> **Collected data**
--------
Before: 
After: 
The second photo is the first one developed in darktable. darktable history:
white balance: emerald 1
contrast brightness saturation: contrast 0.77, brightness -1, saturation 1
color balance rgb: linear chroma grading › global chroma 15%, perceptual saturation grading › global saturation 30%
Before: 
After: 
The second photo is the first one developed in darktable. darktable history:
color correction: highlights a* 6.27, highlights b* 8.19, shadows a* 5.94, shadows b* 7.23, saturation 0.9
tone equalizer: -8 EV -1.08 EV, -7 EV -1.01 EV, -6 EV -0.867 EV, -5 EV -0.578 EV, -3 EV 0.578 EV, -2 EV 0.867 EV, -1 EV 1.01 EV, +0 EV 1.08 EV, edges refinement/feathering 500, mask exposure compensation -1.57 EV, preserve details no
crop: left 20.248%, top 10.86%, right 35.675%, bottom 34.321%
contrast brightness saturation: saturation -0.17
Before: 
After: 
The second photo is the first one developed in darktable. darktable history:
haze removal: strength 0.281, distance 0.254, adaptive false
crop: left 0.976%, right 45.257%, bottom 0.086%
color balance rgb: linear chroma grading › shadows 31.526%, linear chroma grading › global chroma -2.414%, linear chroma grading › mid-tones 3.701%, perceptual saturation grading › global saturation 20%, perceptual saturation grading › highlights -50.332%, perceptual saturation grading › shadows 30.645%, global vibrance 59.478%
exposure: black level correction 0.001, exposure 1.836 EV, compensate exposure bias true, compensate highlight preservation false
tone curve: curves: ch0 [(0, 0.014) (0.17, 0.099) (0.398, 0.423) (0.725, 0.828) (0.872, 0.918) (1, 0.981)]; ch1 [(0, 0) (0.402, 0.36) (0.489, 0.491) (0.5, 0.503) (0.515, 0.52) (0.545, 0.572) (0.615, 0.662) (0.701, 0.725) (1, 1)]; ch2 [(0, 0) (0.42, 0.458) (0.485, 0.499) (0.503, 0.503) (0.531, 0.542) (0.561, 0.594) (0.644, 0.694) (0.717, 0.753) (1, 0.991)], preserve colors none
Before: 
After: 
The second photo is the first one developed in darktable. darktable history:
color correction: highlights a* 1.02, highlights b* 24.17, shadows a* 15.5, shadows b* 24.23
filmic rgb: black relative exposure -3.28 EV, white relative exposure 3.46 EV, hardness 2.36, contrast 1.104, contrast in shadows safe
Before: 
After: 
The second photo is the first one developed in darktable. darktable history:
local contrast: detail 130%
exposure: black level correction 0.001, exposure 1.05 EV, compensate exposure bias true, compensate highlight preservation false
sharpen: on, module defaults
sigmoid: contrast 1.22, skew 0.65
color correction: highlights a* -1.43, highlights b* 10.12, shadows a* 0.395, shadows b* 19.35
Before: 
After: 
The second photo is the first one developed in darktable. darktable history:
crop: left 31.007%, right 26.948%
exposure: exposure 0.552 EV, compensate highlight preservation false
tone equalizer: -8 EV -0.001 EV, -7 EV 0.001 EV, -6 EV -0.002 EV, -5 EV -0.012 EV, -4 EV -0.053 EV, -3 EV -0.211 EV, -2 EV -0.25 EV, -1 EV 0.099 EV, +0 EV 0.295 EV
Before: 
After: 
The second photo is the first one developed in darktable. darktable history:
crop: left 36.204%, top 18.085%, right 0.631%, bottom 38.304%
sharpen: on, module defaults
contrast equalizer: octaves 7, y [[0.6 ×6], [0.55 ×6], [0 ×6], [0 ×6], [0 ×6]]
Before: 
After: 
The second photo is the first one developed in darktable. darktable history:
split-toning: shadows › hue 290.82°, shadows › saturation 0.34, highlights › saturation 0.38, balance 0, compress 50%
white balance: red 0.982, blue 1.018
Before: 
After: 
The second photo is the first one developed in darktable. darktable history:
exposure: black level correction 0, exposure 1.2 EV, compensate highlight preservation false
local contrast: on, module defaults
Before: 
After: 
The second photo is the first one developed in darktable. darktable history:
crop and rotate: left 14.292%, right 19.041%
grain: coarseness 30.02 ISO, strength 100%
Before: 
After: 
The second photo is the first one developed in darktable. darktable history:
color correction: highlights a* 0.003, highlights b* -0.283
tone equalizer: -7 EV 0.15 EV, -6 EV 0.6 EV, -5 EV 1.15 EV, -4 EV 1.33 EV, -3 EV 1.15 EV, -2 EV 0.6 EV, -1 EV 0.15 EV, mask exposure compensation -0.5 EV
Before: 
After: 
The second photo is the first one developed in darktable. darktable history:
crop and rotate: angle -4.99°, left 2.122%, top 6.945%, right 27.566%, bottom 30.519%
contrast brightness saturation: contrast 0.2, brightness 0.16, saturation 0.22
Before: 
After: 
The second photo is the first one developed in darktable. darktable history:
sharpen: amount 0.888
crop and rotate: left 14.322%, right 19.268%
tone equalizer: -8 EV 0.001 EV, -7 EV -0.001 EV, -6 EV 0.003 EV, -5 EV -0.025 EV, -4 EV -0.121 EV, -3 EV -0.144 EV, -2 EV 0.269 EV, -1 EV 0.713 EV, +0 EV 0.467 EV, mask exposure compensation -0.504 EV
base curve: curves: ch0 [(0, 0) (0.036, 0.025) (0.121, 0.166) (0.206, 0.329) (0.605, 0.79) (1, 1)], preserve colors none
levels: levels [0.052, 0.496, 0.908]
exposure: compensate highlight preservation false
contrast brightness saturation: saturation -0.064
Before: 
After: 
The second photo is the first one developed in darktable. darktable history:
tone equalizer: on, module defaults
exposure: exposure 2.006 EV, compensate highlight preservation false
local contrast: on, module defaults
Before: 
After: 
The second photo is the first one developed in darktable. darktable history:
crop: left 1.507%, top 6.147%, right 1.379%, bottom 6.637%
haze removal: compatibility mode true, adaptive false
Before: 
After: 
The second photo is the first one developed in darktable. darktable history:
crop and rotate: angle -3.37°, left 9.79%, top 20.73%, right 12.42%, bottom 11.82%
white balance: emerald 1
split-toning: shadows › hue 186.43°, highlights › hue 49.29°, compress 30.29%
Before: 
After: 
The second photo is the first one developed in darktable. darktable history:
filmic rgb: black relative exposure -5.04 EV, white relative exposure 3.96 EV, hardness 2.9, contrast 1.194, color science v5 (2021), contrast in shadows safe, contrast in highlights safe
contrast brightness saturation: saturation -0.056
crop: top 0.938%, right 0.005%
--------
> **TASK DIRECTIONS**
Copy out every line of the darktable history in the listing above, keeping each entry word for word.

> **RIGHT ANSWER**
Before: 
After: 
The second photo is the first one developed in darktable. darktable history:
white balance: emerald 1
contrast brightness saturation: contrast 0.77, brightness -1, saturation 1
color balance rgb: linear chroma grading › global chroma 15%, perceptual saturation grading › global saturation 30%
Before: 
After: 
The second photo is the first one developed in darktable. darktable history:
color correction: highlights a* 6.27, highlights b* 8.19, shadows a* 5.94, shadows b* 7.23, saturation 0.9
tone equalizer: -8 EV -1.08 EV, -7 EV -1.01 EV, -6 EV -0.867 EV, -5 EV -0.578 EV, -3 EV 0.578 EV, -2 EV 0.867 EV, -1 EV 1.01 EV, +0 EV 1.08 EV, edges refinement/feathering 500, mask exposure compensation -1.57 EV, preserve details no
crop: left 20.248%, top 10.86%, right 35.675%, bottom 34.321%
contrast brightness saturation: saturation -0.17
Before: 
After: 
The second photo is the first one developed in darktable. darktable history:
haze removal: strength 0.281, distance 0.254, adaptive false
crop: left 0.976%, right 45.257%, bottom 0.086%
color balance rgb: linear chroma grading › shadows 31.526%, linear chroma grading › global chroma -2.414%, linear chroma grading › mid-tones 3.701%, perceptual saturation grading › global saturation 20%, perceptual saturation grading › highlights -50.332%, perceptual saturation grading › shadows 30.645%, global vibrance 59.478%
exposure: black level correction 0.001, exposure 1.836 EV, compensate exposure bias true, compensate highlight preservation false
tone curve: curves: ch0 [(0, 0.014) (0.17, 0.099) (0.398, 0.423) (0.725, 0.828) (0.872, 0.918) (1, 0.981)]; ch1 [(0, 0) (0.402, 0.36) (0.489, 0.491) (0.5, 0.503) (0.515, 0.52) (0.545, 0.572) (0.615, 0.662) (0.701, 0.725) (1, 1)]; ch2 [(0, 0) (0.42, 0.458) (0.485, 0.499) (0.503, 0.503) (0.531, 0.542) (0.561, 0.594) (0.644, 0.694) (0.717, 0.753) (1, 0.991)], preserve colors none
Before: 
After: 
The second photo is the first one developed in darktable. darktable history:
color correction: highlights a* 1.02, highlights b* 24.17, shadows a* 15.5, shadows b* 24.23
filmic rgb: black relative exposure -3.28 EV, white relative exposure 3.46 EV, hardness 2.36, contrast 1.104, contrast in shadows safe
Before: 
After: 
The second photo is the first one developed in darktable. darktable history:
local contrast: detail 130%
exposure: black level correction 0.001, exposure 1.05 EV, compensate exposure bias true, compensate highlight preservation false
sharpen: on, module defaults
sigmoid: contrast 1.22, skew 0.65
color correction: highlights a* -1.43, highlights b* 10.12, shadows a* 0.395, shadows b* 19.35
Before: 
After: 
The second photo is the first one developed in darktable. darktable history:
crop: left 31.007%, right 26.948%
exposure: exposure 0.552 EV, compensate highlight preservation false
tone equalizer: -8 EV -0.001 EV, -7 EV 0.001 EV, -6 EV -0.002 EV, -5 EV -0.012 EV, -4 EV -0.053 EV, -3 EV -0.211 EV, -2 EV -0.25 EV, -1 EV 0.099 EV, +0 EV 0.295 EV
Before: 
After: 
The second photo is the first one developed in darktable. darktable history:
crop: left 36.204%, top 18.085%, right 0.631%, bottom 38.304%
sharpen: on, module defaults
contrast equalizer: octaves 7, y [[0.6 ×6], [0.55 ×6], [0 ×6], [0 ×6], [0 ×6]]
Before: 
After: 
The second photo is the first one developed in darktable. darktable history:
split-toning: shadows › hue 290.82°, shadows › saturation 0.34, highlights › saturation 0.38, balance 0, compress 50%
white balance: red 0.982, blue 1.018
Before: 
After: 
The second photo is the first one developed in darktable. darktable history:
exposure: black level correction 0, exposure 1.2 EV, compensate highlight preservation false
local contrast: on, module defaults
Before: 
After: 
The second photo is the first one developed in darktable. darktable history:
crop and rotate: left 14.292%, right 19.041%
grain: coarseness 30.02 ISO, strength 100%
Before: 
After: 
The second photo is the first one developed in darktable. darktable history:
color correction: highlights a* 0.003, highlights b* -0.283
tone equalizer: -7 EV 0.15 EV, -6 EV 0.6 EV, -5 EV 1.15 EV, -4 EV 1.33 EV, -3 EV 1.15 EV, -2 EV 0.6 EV, -1 EV 0.15 EV, mask exposure compensation -0.5 EV
Before: 
After: 
The second photo is the first one developed in darktable. darktable history:
crop and rotate: angle -4.99°, left 2.122%, top 6.945%, right 27.566%, bottom 30.519%
contrast brightness saturation: contrast 0.2, brightness 0.16, saturation 0.22
Before: 
After: 
The second photo is the first one developed in darktable. darktable history:
sharpen: amount 0.888
crop and rotate: left 14.322%, right 19.268%
tone equalizer: -8 EV 0.001 EV, -7 EV -0.001 EV, -6 EV 0.003 EV, -5 EV -0.025 EV, -4 EV -0.121 EV, -3 EV -0.144 EV, -2 EV 0.269 EV, -1 EV 0.713 EV, +0 EV 0.467 EV, mask exposure compensation -0.504 EV
base curve: curves: ch0 [(0, 0) (0.036, 0.025) (0.121, 0.166) (0.206, 0.329) (0.605, 0.79) (1, 1)], preserve colors none
levels: levels [0.052, 0.496, 0.908]
exposure: compensate highlight preservation false
contrast brightness saturation: saturation -0.064
Before: 
After: 
The second photo is the first one developed in darktable. darktable history:
tone equalizer: on, module defaults
exposure: exposure 2.006 EV, compensate highlight preservation false
local contrast: on, module defaults
Before: 
After: 
The second photo is the first one developed in darktable. darktable history:
crop: left 1.507%, top 6.147%, right 1.379%, bottom 6.637%
haze removal: compatibility mode true, adaptive false
Before: 
After: 
The second photo is the first one developed in darktable. darktable history:
crop and rotate: angle -3.37°, left 9.79%, top 20.73%, right 12.42%, bottom 11.82%
white balance: emerald 1
split-toning: shadows › hue 186.43°, highlights › hue 49.29°, compress 30.29%
Before: 
After: 
The second photo is the first one developed in darktable. darktable history:
filmic rgb: black relative exposure -5.04 EV, white relative exposure 3.96 EV, hardness 2.9, contrast 1.194, color science v5 (2021), contrast in shadows safe, contrast in highlights safe
contrast brightness saturation: saturation -0.056
crop: top 0.938%, right 0.005%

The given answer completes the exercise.